ACTIVITY: Which lines run from the one containing "When Surgeons Say" to the end of the records? Write them out exactly, both ends included, and nothing else.

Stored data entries
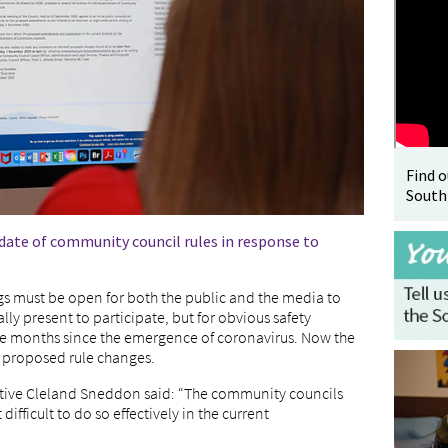
Find 
South
pdate of community council rules in response to
gs must be open for both the public and the media to
y present to participate, but for obvious safety
the months since the emergence of coronavirus. Now the
n proposed rule changes.
utive Cleland Sneddon said: “The community councils
difficult to do so effectively in the current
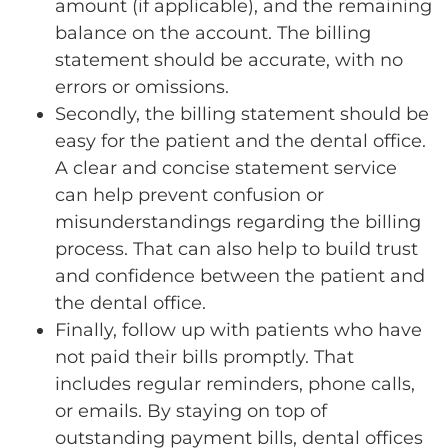
amount (if applicable), and the remaining
balance on the account. The billing
statement should be accurate, with no
errors or omissions.
Secondly, the billing statement should be
easy for the patient and the dental office.
A clear and concise statement service
can help prevent confusion or
misunderstandings regarding the billing
process. That can also help to build trust
and confidence between the patient and
the dental office.
Finally, follow up with patients who have
not paid their bills promptly. That
includes regular reminders, phone calls,
or emails. By staying on top of
outstanding payment bills, dental offices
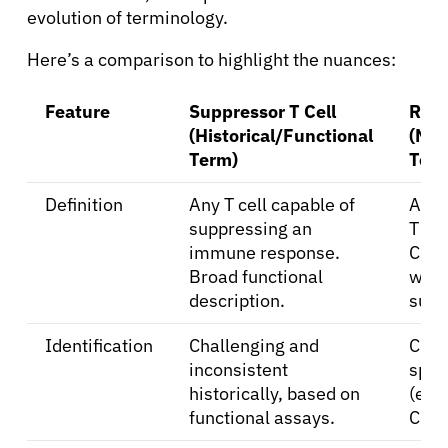
Refer a Patient
evolution of terminology.
Here’s a comparison to highlight the nuances:
Sign In
Feature
Suppressor T Cell
Regu
(Historical/Functional
(Mod
English
Term)
Ter
Definition
Any T cell capable of
A dis
suppressing an
T cel
immune response.
CD4
Broad functional
with
description.
supp
Identification
Challenging and
Clear
inconsistent
spec
historically, based on
(e.g
functional assays.
CD4)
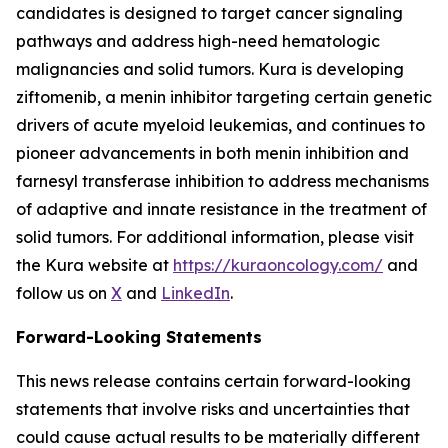
candidates is designed to target cancer signaling
pathways and address high-need hematologic
malignancies and solid tumors. Kura is developing
ziftomenib, a menin inhibitor targeting certain genetic
drivers of acute myeloid leukemias, and continues to
pioneer advancements in both menin inhibition and
farnesyl transferase inhibition to address mechanisms
of adaptive and innate resistance in the treatment of
solid tumors. For additional information, please visit
the Kura website at
https://kuraoncology.com/
and
follow us on
X
and
LinkedIn
.
Forward-Looking Statements
This news release contains certain forward-looking
statements that involve risks and uncertainties that
could cause actual results to be materially different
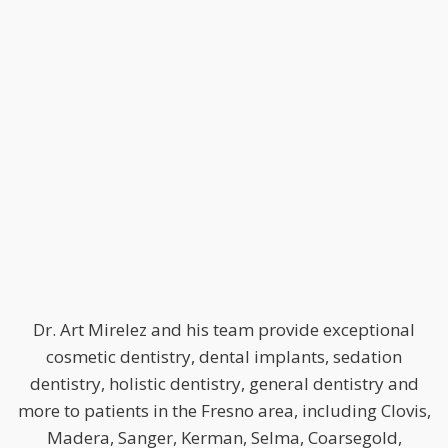
Dr. Art Mirelez and his team provide exceptional
cosmetic dentistry, dental implants, sedation
dentistry, holistic dentistry, general dentistry and
more to patients in the Fresno area, including Clovis,
Madera, Sanger, Kerman, Selma, Coarsegold,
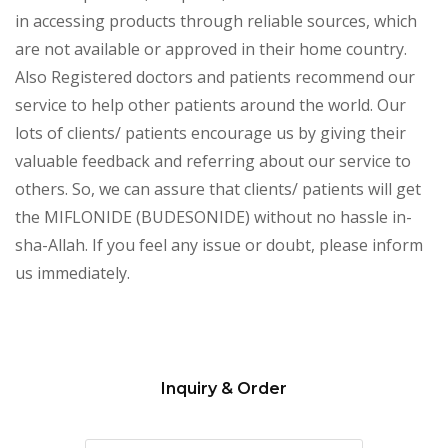
in accessing products through reliable sources, which
are not available or approved in their home country.
Also Registered doctors and patients recommend our
service to help other patients around the world. Our
lots of clients/ patients encourage us by giving their
valuable feedback and referring about our service to
others. So, we can assure that clients/ patients will get
the MIFLONIDE (BUDESONIDE) without no hassle in-
sha-Allah. If you feel any issue or doubt, please inform
us immediately.
Inquiry & Order
Please
leave
this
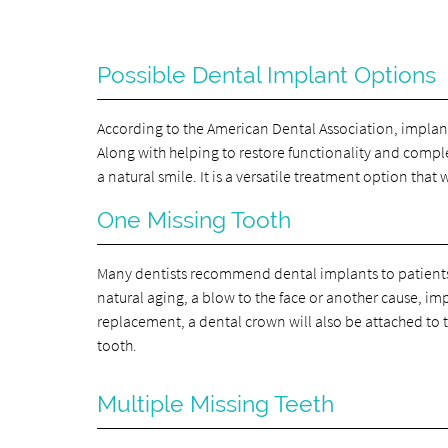
Possible Dental Implant Options
According to the American Dental Association, implan
Along with helping to restore functionality and comple
a natural smile. It is a versatile treatment option that
One Missing Tooth
Many dentists recommend dental implants to patients w
natural aging, a blow to the face or another cause, im
replacement, a dental crown will also be attached to 
tooth.
Multiple Missing Teeth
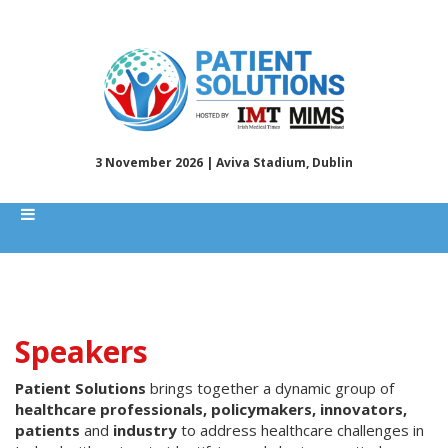
3 November 2026 | Aviva Stadium, Dublin
Speakers
Patient Solutions
brings together a dynamic group of
healthcare professionals, policymakers, innovators,
patients
and
industry
to address healthcare challenges in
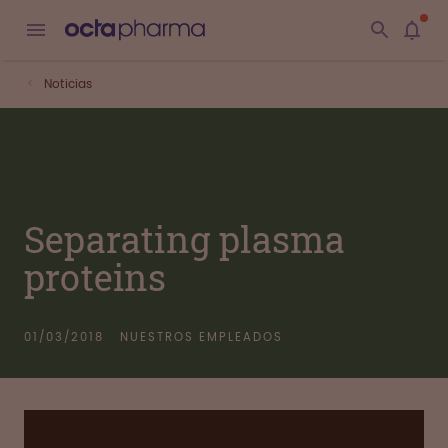
Noticias
Separating plasma
proteins
01/03/2018
NUESTROS EMPLEADOS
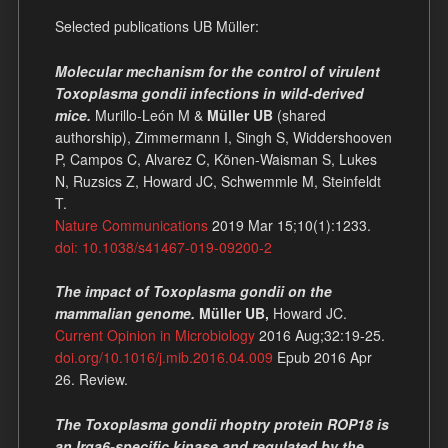
Selected publications UB Müller:
Molecular mechanism for the control of virulent
Toxoplasma gondii infections in wild-derived
mice.
Murillo-León M &
Müller UB
(shared
authorship), Zimmermann I, Singh S, Widdershooven
P, Campos C, Alvarez C, Könen-Waisman S, Lukes
N, Ruzsics Z, Howard JC, Schwemmle M, Steinfeldt
T.
Nature Communications
2019 Mar 15;10(1):1233.
doi: 10.1038/s41467-019-09200-2
The impact of Toxoplasma gondii on the
mammalian genome.
Müller UB,
Howard JC.
Current Opinion in Microbiology
2016 Aug;32:19-25.
doi.org/10.1016/j.mib.2016.04.009
Epub 2016 Apr
26. Review.
The Toxoplasma gondii rhoptry protein ROP18 is
an Irga6-specific kinase and regulated by the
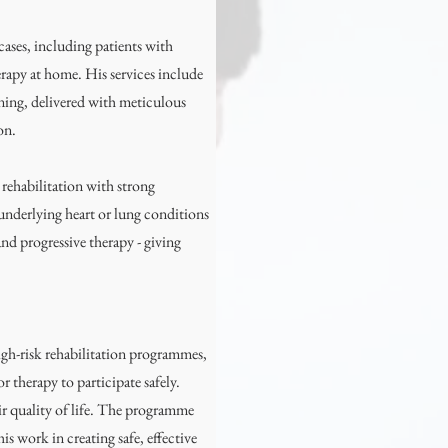
ases, including patients with
rapy at home. His services include
oning, delivered with meticulous
on.
 rehabilitation with strong
 underlying heart or lung conditions
nd progressive therapy - giving
high-risk rehabilitation programmes,
 therapy to participate safely.
r quality of life. The programme
is work in creating safe, effective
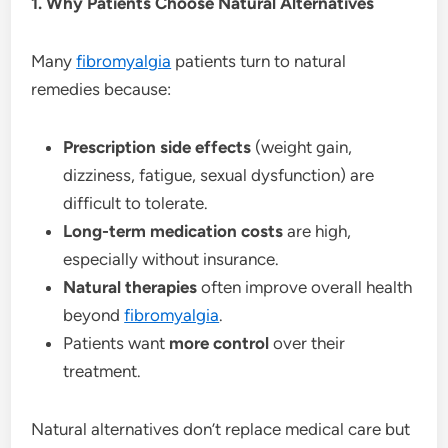
1. Why Patients Choose Natural Alternatives
Many
fibromyalgia
patients turn to natural
remedies because:
Prescription side effects
(weight gain,
dizziness, fatigue, sexual dysfunction) are
difficult to tolerate.
Long-term medication costs
are high,
especially without insurance.
Natural therapies
often improve overall health
beyond
fibromyalgia
.
Patients want
more control
over their
treatment.
Natural alternatives don’t replace medical care but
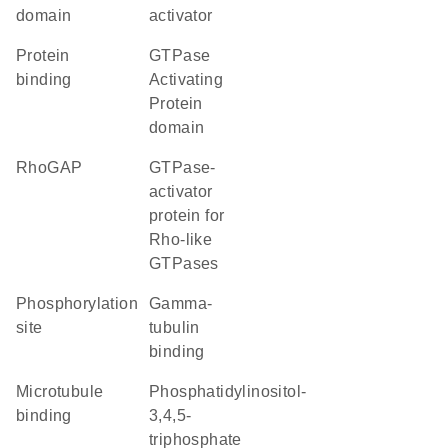
domain
activator
protein
GTPase
binding
Activating
Protein
domain
RhoGAP
GTPase-
activator
protein for
Rho-like
GTPases
phosphorylation
gamma-
site
tubulin
binding
microtubule
phosphatidylinositol-
binding
3,4,5-
triphosphate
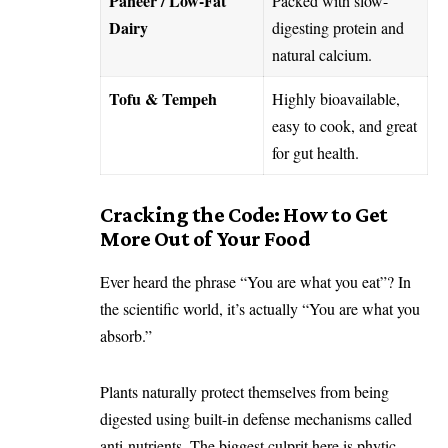
Paneer / Low-Fat
Packed with slow-
Dairy
digesting protein and
natural calcium.
Tofu & Tempeh
Highly bioavailable,
easy to cook, and great
for gut health.
Cracking the Code: How to Get
More Out of Your Food
Ever heard the phrase “You are what you eat”? In
the scientific world, it’s actually “You are what you
absorb.”
Plants naturally protect themselves from being
digested using built-in defense mechanisms called
anti-nutrients. The biggest culprit here is phytic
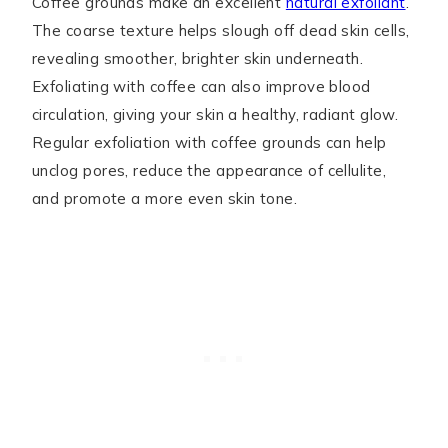
Coffee grounds make an excellent
natural exfoliant
.
The coarse texture helps slough off dead skin cells,
revealing smoother, brighter skin underneath.
Exfoliating with coffee can also improve blood
circulation, giving your skin a healthy, radiant glow.
Regular exfoliation with coffee grounds can help
unclog pores, reduce the appearance of cellulite,
and promote a more even skin tone.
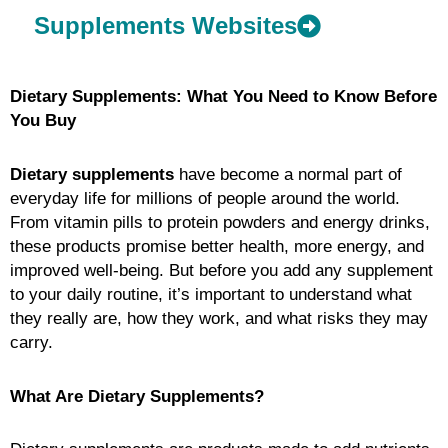
Supplements Websites
Dietary Supplements: What You Need to Know Before
You Buy
Dietary supplements
have become a normal part of
everyday life for millions of people around the world.
From vitamin pills to protein powders and energy drinks,
these products promise better health, more energy, and
improved well-being. But before you add any supplement
to your daily routine, it’s important to understand what
they really are, how they work, and what risks they may
carry.
What Are Dietary Supplements?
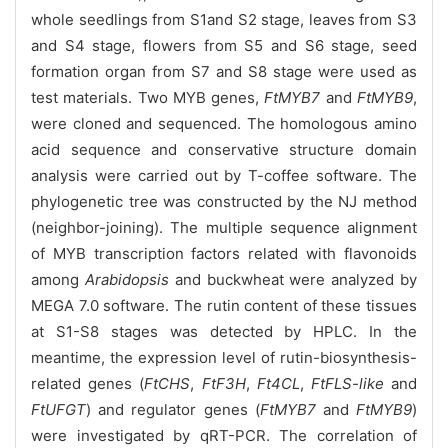
whole seedlings from S1and S2 stage, leaves from S3
and S4 stage, flowers from S5 and S6 stage, seed
formation organ from S7 and S8 stage were used as
test materials. Two MYB genes,
FtMYB7
and
FtMYB9
,
were cloned and sequenced. The homologous amino
acid sequence and conservative structure domain
analysis were carried out by T-coffee software. The
phylogenetic tree was constructed by the NJ method
(neighbor-joining). The multiple sequence alignment
of MYB transcription factors related with flavonoids
among
Arabidopsis
and buckwheat were analyzed by
MEGA 7.0 software. The rutin content of these tissues
at S1-S8 stages was detected by HPLC. In the
meantime, the expression level of rutin-biosynthesis-
related genes (
FtCHS
,
FtF3H
,
Ft4CL
,
FtFLS-like
and
FtUFGT
) and regulator genes (
FtMYB7
and
FtMYB9
)
were investigated by qRT-PCR. The correlation of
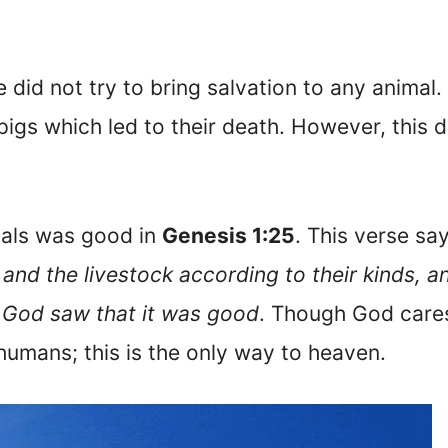
 did not try to bring salvation to any animal. 
pigs which led to their death. However, this
mals was good in
Genesis 1:25
. This verse sa
 and the livestock according to their kinds, a
d God saw that it was good
. Though God cares 
 humans; this is the only way to heaven.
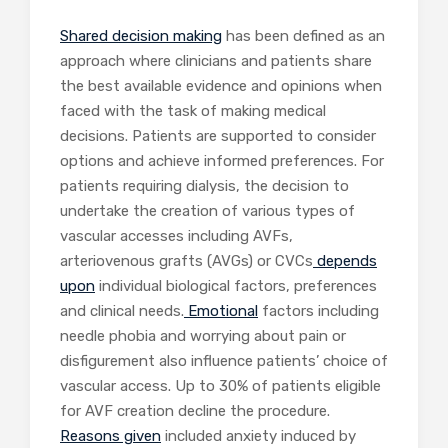
Shared decision making
has been defined as an
approach where clinicians and patients share
the best available evidence and opinions when
faced with the task of making medical
decisions. Patients are supported to consider
options and achieve informed preferences. For
patients requiring dialysis, the decision to
undertake the creation of various types of
vascular accesses including AVFs,
arteriovenous grafts (AVGs) or CVCs
depends
upon
individual biological factors, preferences
and clinical needs.
Emotional
factors including
needle phobia and worrying about pain or
disfigurement also influence patients’ choice of
vascular access. Up to 30% of patients eligible
for AVF creation decline the procedure.
Reasons given
included anxiety induced by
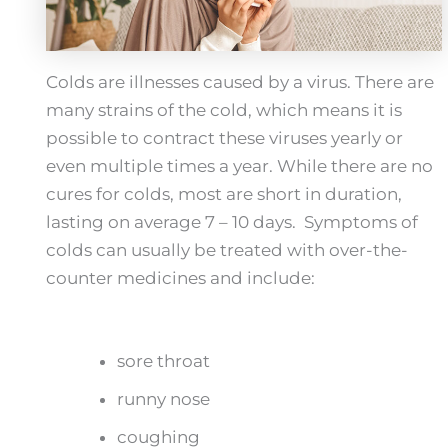
Colds are illnesses caused by a virus. There are
many strains of the cold, which means it is
possible to contract these viruses yearly or
even multiple times a year. While there are no
cures for colds, most are short in duration,
lasting on average 7 – 10 days. Symptoms of
colds can usually be treated with over-the-
counter medicines and include:
sore throat
runny nose
coughing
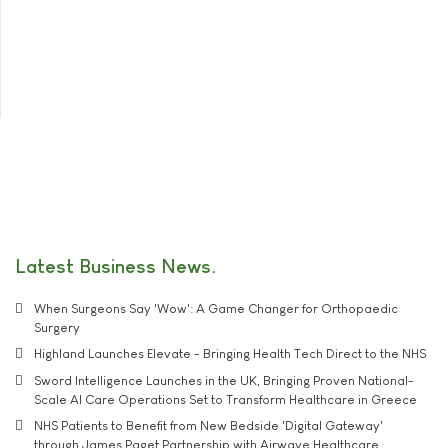
Latest Business News
When Surgeons Say 'Wow': A Game Changer for Orthopaedic
Surgery
Highland Launches Elevate - Bringing Health Tech Direct to the NHS
Sword Intelligence Launches in the UK, Bringing Proven National-
Scale AI Care Operations Set to Transform Healthcare in Greece
NHS Patients to Benefit from New Bedside 'Digital Gateway'
through James Paget Partnership with Airwave Healthcare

TASK RESULT:
When Surgeons Say 'Wow': A Game Changer for Orthopaedic
Surgery
Highland Launches Elevate - Bringing Health Tech Direct to the NHS
Sword Intelligence Launches in the UK, Bringing Proven National-
Scale AI Care Operations Set to Transform Healthcare in Greece
NHS Patients to Benefit from New Bedside 'Digital Gateway'
through James Paget Partnership with Airwave Healthcare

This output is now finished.